Another former American captive, Otto Warmbier, was released last June after 17 months in captivity, but he returned to the United States in a coma after suffering extensive loss of brain tissue. He died a week later.

Kim Hak-song had worked for the Pyongyang University of Science and Technology, or PUST, and was detained in May 2017 on suspicion of “hostile acts” against North Korea. According to the university’s chancellor, he had been doing agricultural development work with the school’s agricultural farm.

PUST opened its doors in 2010. It was founded by Korean-American evangelical James Kim; it is funded by individual donations from international churches.

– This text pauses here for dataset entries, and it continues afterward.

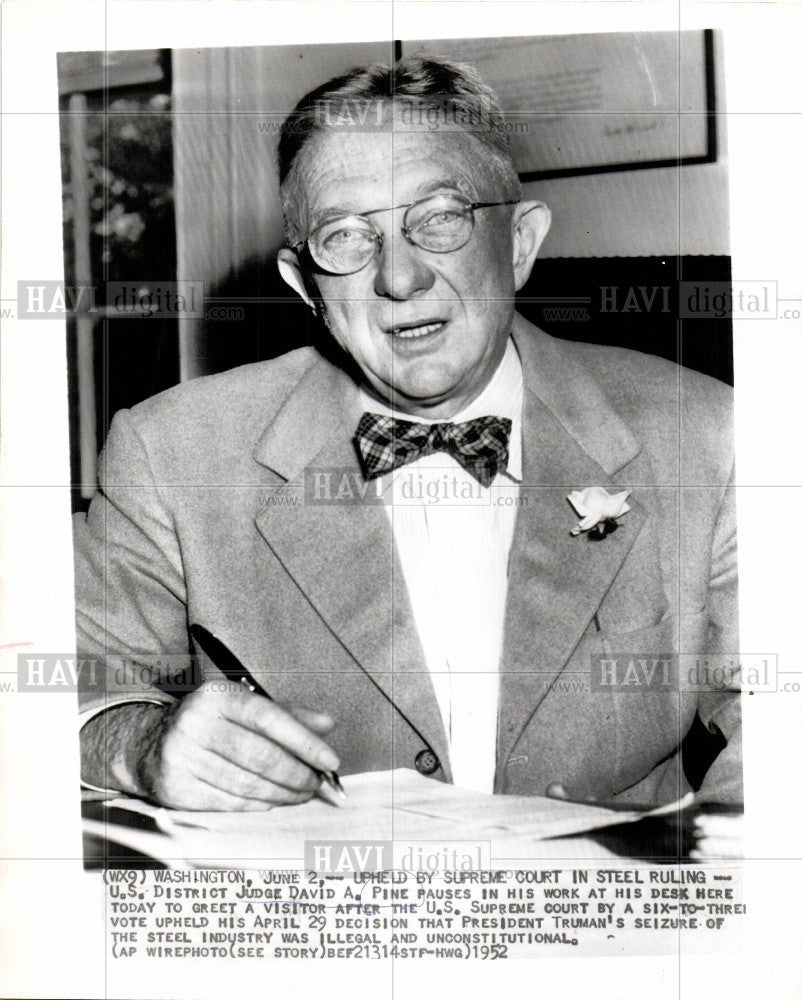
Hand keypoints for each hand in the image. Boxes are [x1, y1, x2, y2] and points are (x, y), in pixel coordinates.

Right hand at [137, 682, 339, 809]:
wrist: (148, 743)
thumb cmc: (209, 723)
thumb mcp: (244, 708)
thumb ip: (288, 715)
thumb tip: (327, 724)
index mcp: (217, 695)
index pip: (269, 718)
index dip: (304, 742)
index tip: (329, 760)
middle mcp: (196, 721)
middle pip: (261, 755)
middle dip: (297, 774)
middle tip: (316, 783)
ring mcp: (183, 756)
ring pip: (247, 783)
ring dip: (282, 793)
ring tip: (300, 794)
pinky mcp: (177, 787)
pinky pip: (229, 802)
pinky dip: (258, 804)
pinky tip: (272, 800)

Kim was born in China and studied in California. “He was a very diligent, hard-working man determined to help people in North Korea,” said David Kim, a classmate, to CNN. “He went to Pyongyang to devote himself to the development of North Korea’s agricultural technology so that the North can be self-sufficient with food.”

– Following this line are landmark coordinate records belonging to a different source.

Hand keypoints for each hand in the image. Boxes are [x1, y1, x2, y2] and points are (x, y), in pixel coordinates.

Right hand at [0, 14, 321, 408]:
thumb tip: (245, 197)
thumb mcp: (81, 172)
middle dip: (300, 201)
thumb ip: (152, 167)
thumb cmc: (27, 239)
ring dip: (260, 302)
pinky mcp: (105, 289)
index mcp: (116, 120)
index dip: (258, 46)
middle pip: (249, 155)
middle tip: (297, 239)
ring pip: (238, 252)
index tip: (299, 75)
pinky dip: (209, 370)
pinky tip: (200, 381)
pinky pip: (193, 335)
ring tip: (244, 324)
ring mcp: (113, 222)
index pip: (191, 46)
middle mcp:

“A relevant institution is now conducting a detailed investigation into his crimes,” the official Korean Central News Agency reported at the time of his arrest.

In a statement, PUST heralded his release, writing that “all three men have been daily in our thoughts; and our hopes and prayers have been fulfilled by their release.

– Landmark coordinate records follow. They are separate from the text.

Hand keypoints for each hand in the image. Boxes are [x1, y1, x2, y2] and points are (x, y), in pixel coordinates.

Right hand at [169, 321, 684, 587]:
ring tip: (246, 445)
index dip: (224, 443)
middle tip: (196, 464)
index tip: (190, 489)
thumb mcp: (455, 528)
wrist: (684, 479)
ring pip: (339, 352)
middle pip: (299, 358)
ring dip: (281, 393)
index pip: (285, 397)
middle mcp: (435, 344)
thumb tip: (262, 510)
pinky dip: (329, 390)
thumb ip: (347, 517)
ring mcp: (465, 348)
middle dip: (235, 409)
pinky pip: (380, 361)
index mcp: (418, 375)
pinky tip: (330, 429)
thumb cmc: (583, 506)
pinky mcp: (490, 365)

Kim Sang-duk, who goes by the name Tony, was detained in April 2017 as he waiting to fly out of Pyongyang. He’d been teaching a month-long class in international finance and management at PUST while serving on the faculty of its sister school in China, the Yanbian University of Science and Technology. PUST’s chancellor said in a statement at the time of Kim’s arrest that Kim was involved in other activities, including volunteering at an orphanage, while in North Korea. He was in his fifties and had come to teach at the university in the past at the school.

On Wednesday, Kim’s family released a statement thanking “all of those who have worked toward” Kim’s safe return. “We also want to thank the President for engaging directly with North Korea. Mostly, we thank God for Tony’s safe return,” the statement read.

Kim Dong-chul, a former Virginia resident, is a businessman. In an interview, he told CNN that he’d lived in the Chinese city of Yanji since 2001 and worked in the Rason-Sonbong special economic zone, just over the North Korean border. Kim ran a trade and hotel services company.

He was accused of spying on the regime and sentenced to 10 years of hard labor in April 2016.

Kim, 64, was born in South Korea and became a U.S. citizen in 1987. In the interview with CNN, he said that he was arrested in October 2015 while meeting with a former North Korean soldier. Pyongyang accused Kim of receiving a USB drive and documents containing North Korean nuclear secrets. At a government-organized news conference, he apologized for trying to steal military secrets in collusion with South Koreans. (South Korea denies this.) He begged for mercy, and called his alleged acts “unpardonable.”

As The Washington Post has reported, such “ ‘confessions’ have become part of North Korea’s playbook for detainees.” After their release, “several detainees have described being told what to say by their North Korean captors.”